Morning sickness. If the chief complaint is morning sickness, I only offer treatment if it is severe, if it is long-lasting (through the day or beyond the first trimester), or if she has a history of severe, protracted morning sickness in a previous pregnancy. I do not treat low-grade nausea as it reflects a certain health of the pregnancy—those hormones of early pregnancy circulating and wreaking havoc are normal. Instead, I encourage the mother to use other approaches, most importantly, to eat whatever she likes, whenever she likes it. Salty crackers help many.

One month before birth. In addition to whenever else I have seen them during the pregnancy, I like to see my patients about a month before they are due. At this visit, I address any concerns they may have about their current health as well as questions about the upcoming labor and delivery. If they are experiencing no particular health problems, I may give a dose of the constitutional remedy as a way of strengthening the patient in preparation for the birth.

Reminders for pregnant women
I spend a fair amount of time in any visit I have with a pregnant woman emphasizing the following areas:

Proper nutrition. I focus especially on adequate intake of foods rich in calcium and protein. I tell moms-to-be to enjoy what they love but to also remember daily doses of fruits and vegetables and plenty of water! I encourage the patient to take prenatal vitamins. Some of the known problems that arise due to malnutrition, such as neural tube defects related to folic acid deficiency, occur before most women even know they are pregnant. Nonetheless, it is wise to help the patient find a prenatal vitamin that agrees with her digestively and to remind her to stick with it throughout the pregnancy and during lactation.

Proper rest. I talk about how growing a baby is a full-time job on top of whatever else the woman may be juggling; all that work, with no extra rest, will lead to sure exhaustion. The extra rest must be worked in—either by going to bed earlier, rising later, or napping.

The importance of exercise. This would not be a time to give up the exercise plan. For those having a vaginal birth, it will help enormously if the muscles of the body are in good shape and the lungs as well, because giving birth is an aerobic and physical marathon of sorts.
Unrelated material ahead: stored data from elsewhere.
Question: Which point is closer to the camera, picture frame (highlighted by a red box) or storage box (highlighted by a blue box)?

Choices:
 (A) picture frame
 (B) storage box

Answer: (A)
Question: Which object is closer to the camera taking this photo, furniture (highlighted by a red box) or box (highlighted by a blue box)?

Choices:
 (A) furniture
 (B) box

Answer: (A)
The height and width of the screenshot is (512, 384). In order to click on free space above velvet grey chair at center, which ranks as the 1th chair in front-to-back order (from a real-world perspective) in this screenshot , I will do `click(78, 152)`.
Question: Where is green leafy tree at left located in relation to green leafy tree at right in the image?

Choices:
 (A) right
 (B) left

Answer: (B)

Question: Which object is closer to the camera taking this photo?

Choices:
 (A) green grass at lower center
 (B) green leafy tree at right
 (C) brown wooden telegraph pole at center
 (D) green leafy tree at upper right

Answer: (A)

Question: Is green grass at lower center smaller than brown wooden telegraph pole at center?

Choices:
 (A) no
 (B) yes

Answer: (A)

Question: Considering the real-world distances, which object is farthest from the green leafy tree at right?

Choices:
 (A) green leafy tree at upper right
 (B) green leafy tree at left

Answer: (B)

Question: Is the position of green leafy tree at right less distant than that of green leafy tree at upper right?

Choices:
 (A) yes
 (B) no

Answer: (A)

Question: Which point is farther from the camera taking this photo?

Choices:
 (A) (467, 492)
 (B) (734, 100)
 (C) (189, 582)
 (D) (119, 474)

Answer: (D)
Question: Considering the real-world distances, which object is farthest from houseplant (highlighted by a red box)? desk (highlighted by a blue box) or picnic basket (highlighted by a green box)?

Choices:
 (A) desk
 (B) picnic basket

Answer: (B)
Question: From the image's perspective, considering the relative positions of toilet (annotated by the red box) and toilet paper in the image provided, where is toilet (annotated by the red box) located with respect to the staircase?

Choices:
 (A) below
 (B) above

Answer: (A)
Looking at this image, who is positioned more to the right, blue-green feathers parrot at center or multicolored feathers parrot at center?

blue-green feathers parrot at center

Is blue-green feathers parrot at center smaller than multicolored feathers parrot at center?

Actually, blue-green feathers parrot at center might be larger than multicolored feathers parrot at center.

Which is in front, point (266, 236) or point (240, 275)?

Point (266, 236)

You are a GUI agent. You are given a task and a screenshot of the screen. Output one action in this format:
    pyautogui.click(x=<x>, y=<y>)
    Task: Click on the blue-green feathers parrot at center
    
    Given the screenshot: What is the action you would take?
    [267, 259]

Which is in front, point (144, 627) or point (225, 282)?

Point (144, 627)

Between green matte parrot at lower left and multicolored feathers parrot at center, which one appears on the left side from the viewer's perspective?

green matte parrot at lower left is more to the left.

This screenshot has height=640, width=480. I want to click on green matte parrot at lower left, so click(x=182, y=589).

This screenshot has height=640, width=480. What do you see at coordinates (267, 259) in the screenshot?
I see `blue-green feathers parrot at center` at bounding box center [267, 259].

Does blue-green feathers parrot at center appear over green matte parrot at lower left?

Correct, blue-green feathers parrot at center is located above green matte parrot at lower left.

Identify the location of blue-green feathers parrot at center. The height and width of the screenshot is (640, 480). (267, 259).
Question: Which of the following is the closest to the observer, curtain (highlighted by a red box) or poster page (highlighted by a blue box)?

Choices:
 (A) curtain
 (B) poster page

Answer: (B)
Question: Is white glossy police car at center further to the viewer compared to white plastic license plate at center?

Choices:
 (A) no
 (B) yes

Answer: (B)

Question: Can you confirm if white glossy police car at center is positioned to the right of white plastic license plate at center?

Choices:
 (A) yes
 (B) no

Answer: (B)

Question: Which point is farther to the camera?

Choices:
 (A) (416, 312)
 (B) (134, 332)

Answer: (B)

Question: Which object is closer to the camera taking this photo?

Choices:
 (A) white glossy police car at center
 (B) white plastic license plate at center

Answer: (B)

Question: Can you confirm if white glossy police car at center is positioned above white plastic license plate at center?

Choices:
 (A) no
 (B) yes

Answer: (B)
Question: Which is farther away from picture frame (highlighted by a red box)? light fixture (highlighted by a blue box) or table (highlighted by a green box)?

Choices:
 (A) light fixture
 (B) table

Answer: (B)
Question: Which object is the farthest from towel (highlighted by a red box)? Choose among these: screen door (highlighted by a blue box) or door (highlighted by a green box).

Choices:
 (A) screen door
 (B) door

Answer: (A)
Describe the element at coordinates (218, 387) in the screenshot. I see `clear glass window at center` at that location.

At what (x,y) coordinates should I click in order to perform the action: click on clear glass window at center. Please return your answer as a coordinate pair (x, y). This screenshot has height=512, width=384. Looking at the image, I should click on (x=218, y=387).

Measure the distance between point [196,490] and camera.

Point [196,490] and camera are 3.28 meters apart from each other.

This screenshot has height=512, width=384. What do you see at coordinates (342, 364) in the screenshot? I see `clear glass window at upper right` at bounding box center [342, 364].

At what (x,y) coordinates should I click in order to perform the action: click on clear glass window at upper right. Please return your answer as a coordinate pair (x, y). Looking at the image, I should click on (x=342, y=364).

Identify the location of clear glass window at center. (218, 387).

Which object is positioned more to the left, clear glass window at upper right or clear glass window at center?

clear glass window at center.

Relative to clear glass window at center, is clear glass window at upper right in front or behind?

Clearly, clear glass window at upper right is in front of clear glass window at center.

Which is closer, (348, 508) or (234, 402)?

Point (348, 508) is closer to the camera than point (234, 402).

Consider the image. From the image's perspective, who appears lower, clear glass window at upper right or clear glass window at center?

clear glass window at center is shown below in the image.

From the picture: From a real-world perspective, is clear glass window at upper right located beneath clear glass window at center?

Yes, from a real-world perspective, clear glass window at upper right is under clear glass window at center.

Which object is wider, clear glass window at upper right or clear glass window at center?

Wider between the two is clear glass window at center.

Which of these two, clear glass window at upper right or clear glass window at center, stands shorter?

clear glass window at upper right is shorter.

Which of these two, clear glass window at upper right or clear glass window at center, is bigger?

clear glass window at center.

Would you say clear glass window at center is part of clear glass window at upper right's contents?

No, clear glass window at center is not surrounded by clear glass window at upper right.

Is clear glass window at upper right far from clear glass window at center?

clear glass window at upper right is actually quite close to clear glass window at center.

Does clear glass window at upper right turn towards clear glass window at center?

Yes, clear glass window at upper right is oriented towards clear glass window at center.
For those with scheduled Cesarean section, this advice still holds, as women in better shape will have more resources to marshal during convalescence from that major surgery. A half-hour gentle stroll is enough. There are also classes designed specifically for the pregnant woman, such as prenatal yoga, stretching, or water exercise.

Feeling good about the birthing plan and care team. I try to touch on the importance of this with all my pregnant patients. The surest way to put a labor into stop mode is if, at the time of the birth, the mother is not comfortable with the environment or people in it. I encourage my mothers and their partners to consider their options carefully and to make changes when necessary.

Finding support at home and work. I stress the importance of getting enough support during the pregnancy itself as well as after the baby arrives. This might be through paid helpers or with family and friends filling in. Troubleshooting with a partner or friend as to where the patient may most need support and then getting it into place can help head off many health and psychological problems before they have a chance to arise.